Un analista experto explica el significado de los datos críticos de inflación de EE. UU. publicados hoy. “La Reserva Federal tiene más libertad de acción…”

Los mercados de bonos estadounidenses experimentaron una semana relativamente tranquila tras la publicación de los datos de inflación de marzo, que resultaron inferiores a las expectativas. El limitado aumento de la inflación subyacente, a pesar del alza de los precios de la energía provocada por la guerra en Irán, proporcionó un alivio a corto plazo en los mercados.

La rentabilidad del bono del Tesoro estadounidense a 10 años, de referencia en el mercado, subió ligeramente hasta el 4,307%. La rentabilidad del bono a 2 años, más sensible a la política monetaria, se mantuvo relativamente estable en el 3,787%. La rentabilidad del bono del Tesoro a largo plazo a 30 años también experimentó un ligero aumento, situándose en el 4,912%.

El índice de precios al consumidor (IPC) de marzo subió un 0,9% mensual y un 3,3% anual, en línea con las expectativas de los economistas. Este incremento se debió a una subida del 10,9% en los precios de la energía. Sin embargo, la inflación subyacente, excluyendo alimentos y energía, aumentó un 0,2% mensual y un 2,6% anual, 0,1 puntos porcentuales por debajo de las expectativas.

Si bien los datos de inflación subyacente, inferiores a lo esperado, aliviaron en cierta medida la preocupación por el impacto de las tensiones en Oriente Medio sobre los precios, los riesgos persisten. De hecho, según una encuesta reciente publicada por la Universidad de Michigan, las expectativas de inflación de los consumidores aumentaron considerablemente en abril. La previsión de inflación a un año se elevó al 4,8%, un incremento significativo con respecto al 3,8% de marzo y que alcanza su nivel más alto desde agosto de 2025.

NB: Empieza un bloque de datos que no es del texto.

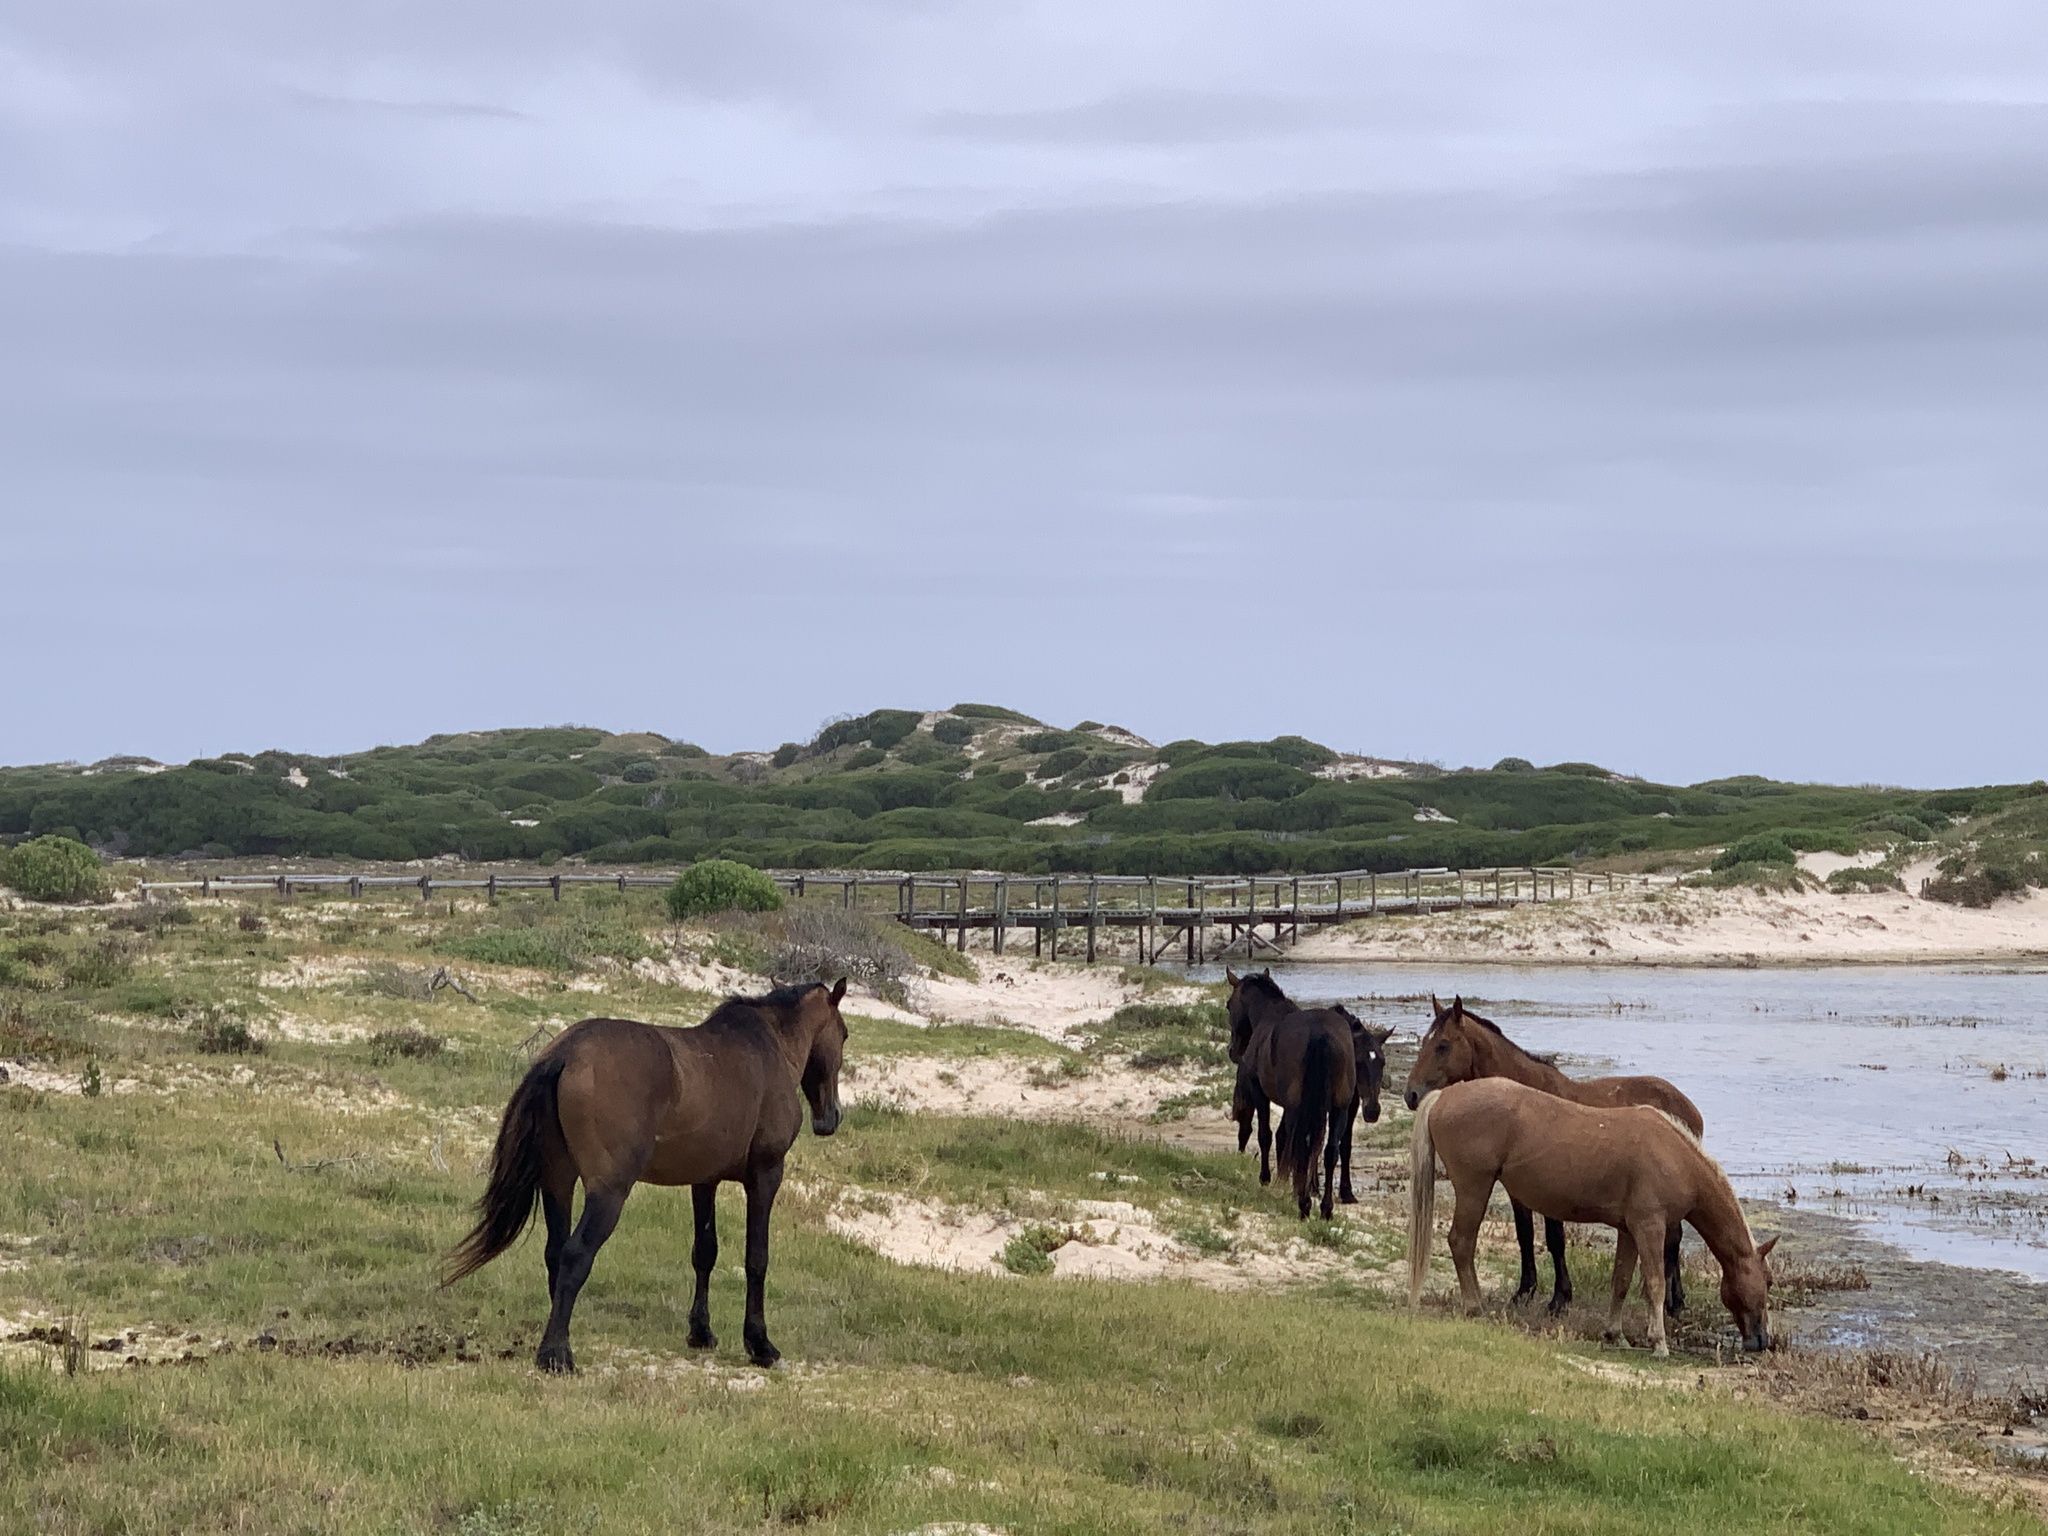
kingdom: Animalia
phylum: Chordata
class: Mammalia
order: Perissodactyla
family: Equidae
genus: Equus
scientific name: Equus caballus
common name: Horse
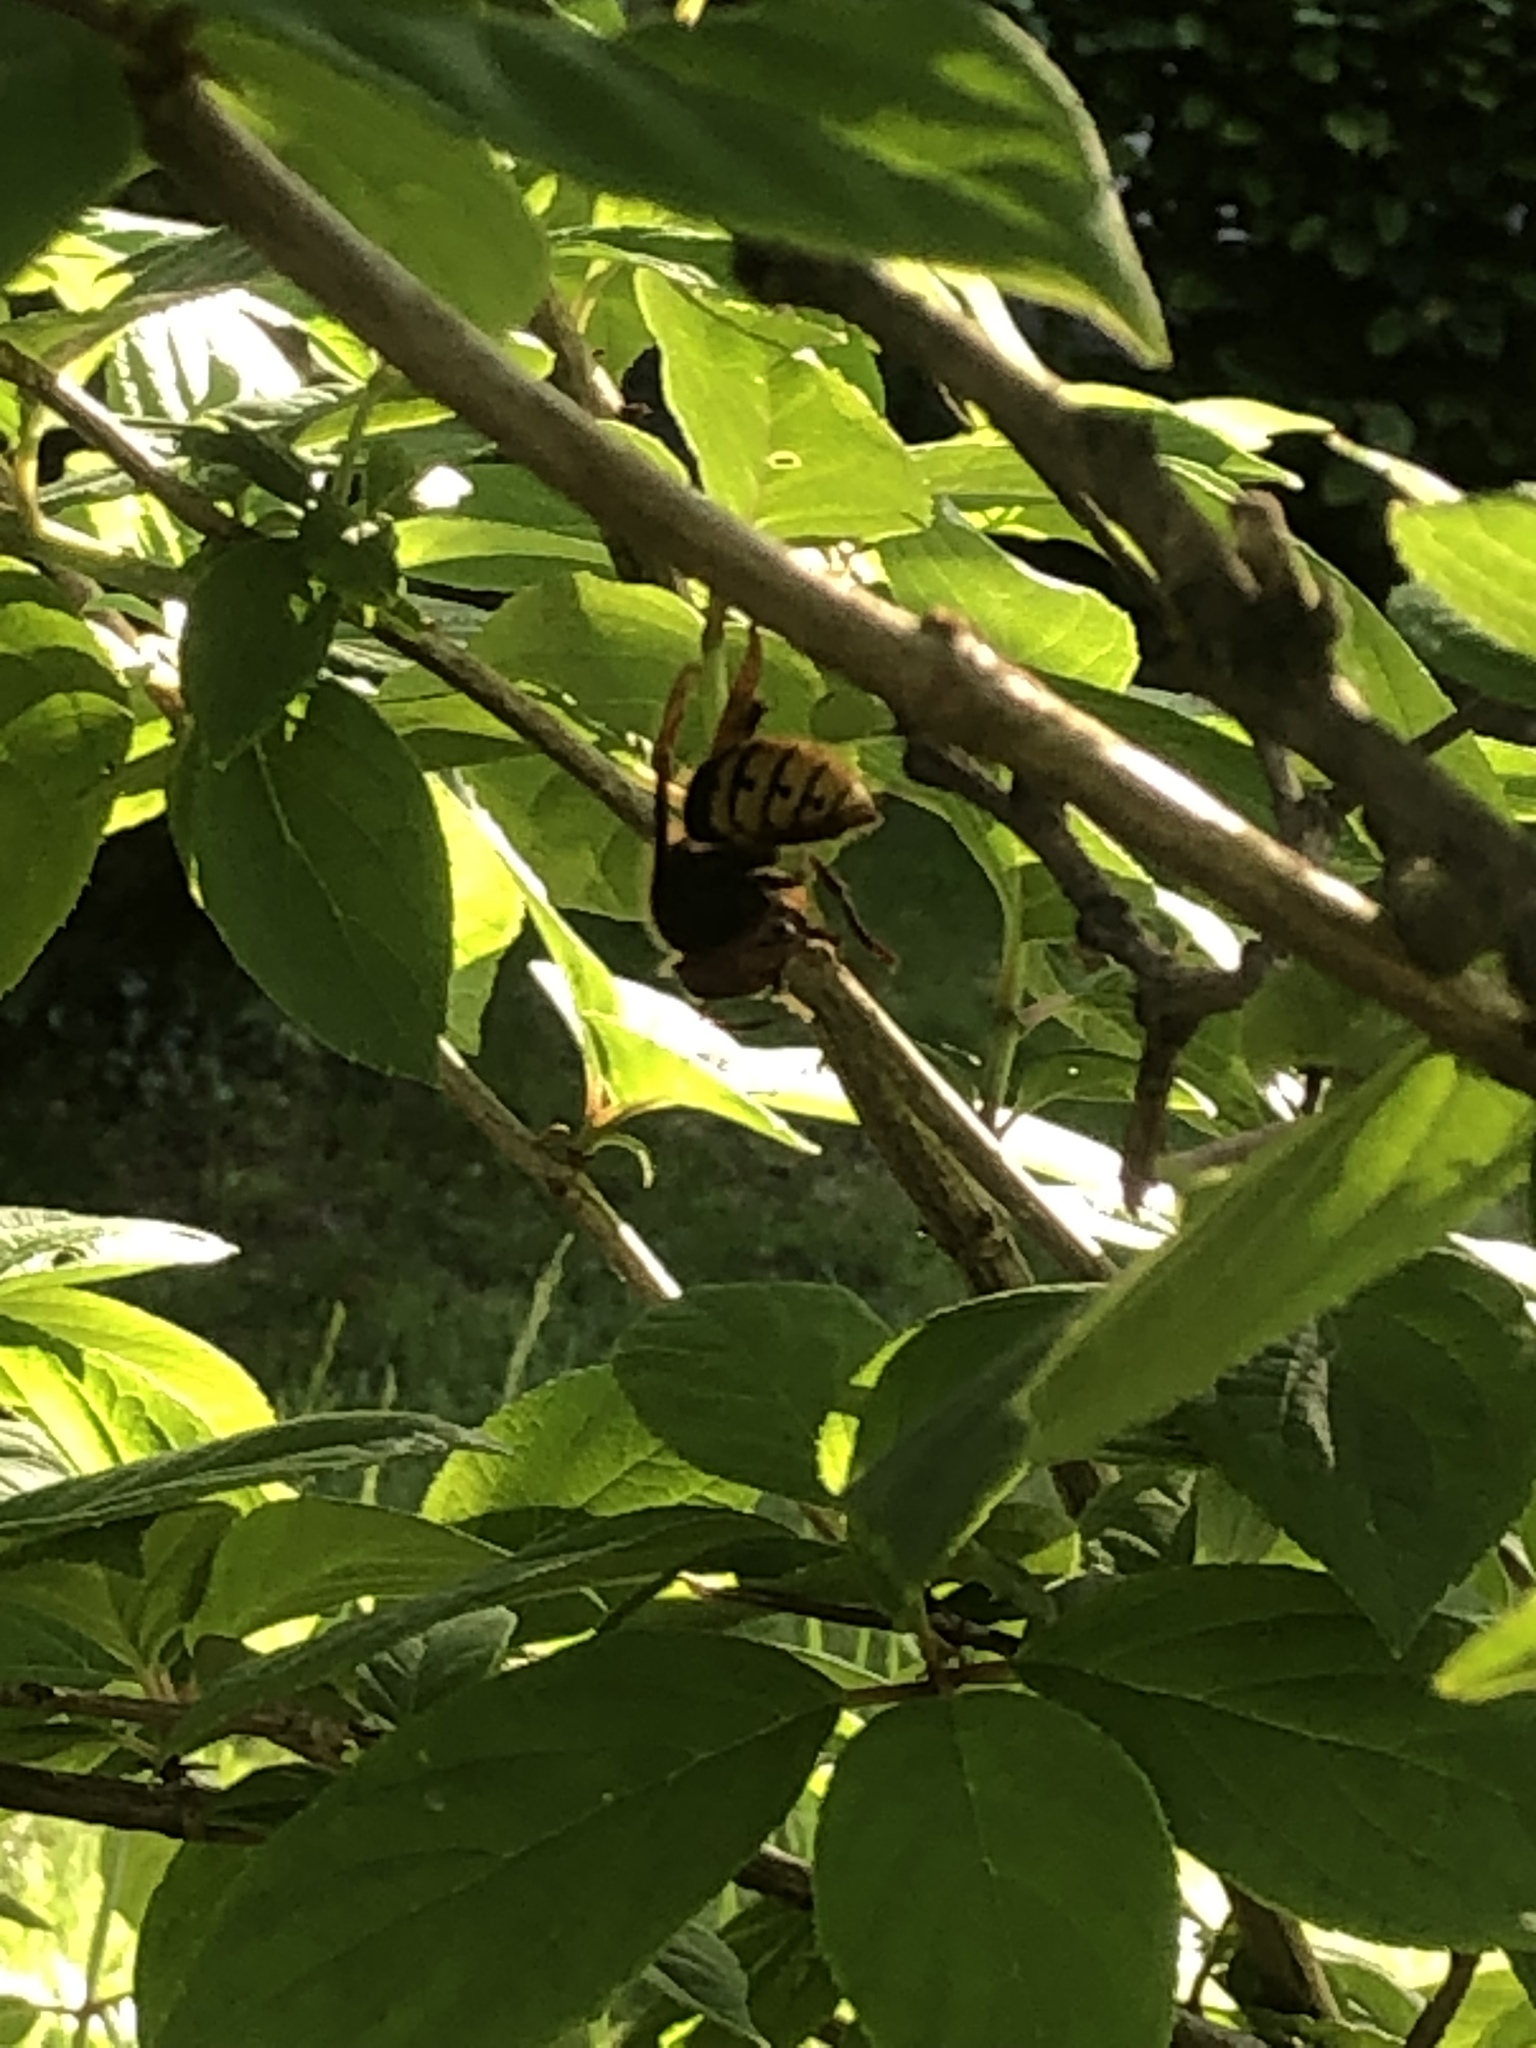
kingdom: Animalia
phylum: Arthropoda
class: Insecta
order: Hymenoptera
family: Vespidae
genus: Vespa
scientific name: Vespa crabro
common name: Hornet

Alexandra Wilson-Elizondo, codirectora de inversiones en soluciones multiactivos de Goldman Sachs Asset Management, afirmó que los mercados se estaban preparando para cifras de inflación más elevadas y que los datos actuales ofrecían cierto alivio, aunque limitado. Sin embargo, Wilson-Elizondo señaló que el impacto total del conflicto en Irán sobre la inflación podría no reflejarse aún en los datos.

Wilson-Elizondo dijo: “La Reserva Federal tiene tanto los medios como todas las razones para ser paciente”, y agregó: “Las cifras de hoy le dan tiempo a la Reserva Federal, pero la verdadera prueba está por venir”.

En efecto, el índice de precios de gastos de consumo personal (PCE), monitoreado de cerca por la Reserva Federal, subió un 0,4% mensual y un 2,8% anual en febrero, en línea con las expectativas. Estas cifras indican que las presiones inflacionarias no han desaparecido por completo y que una estrategia de cautela en materia de política monetaria podría ser decisiva en el próximo período.

*Esto no constituye asesoramiento de inversión.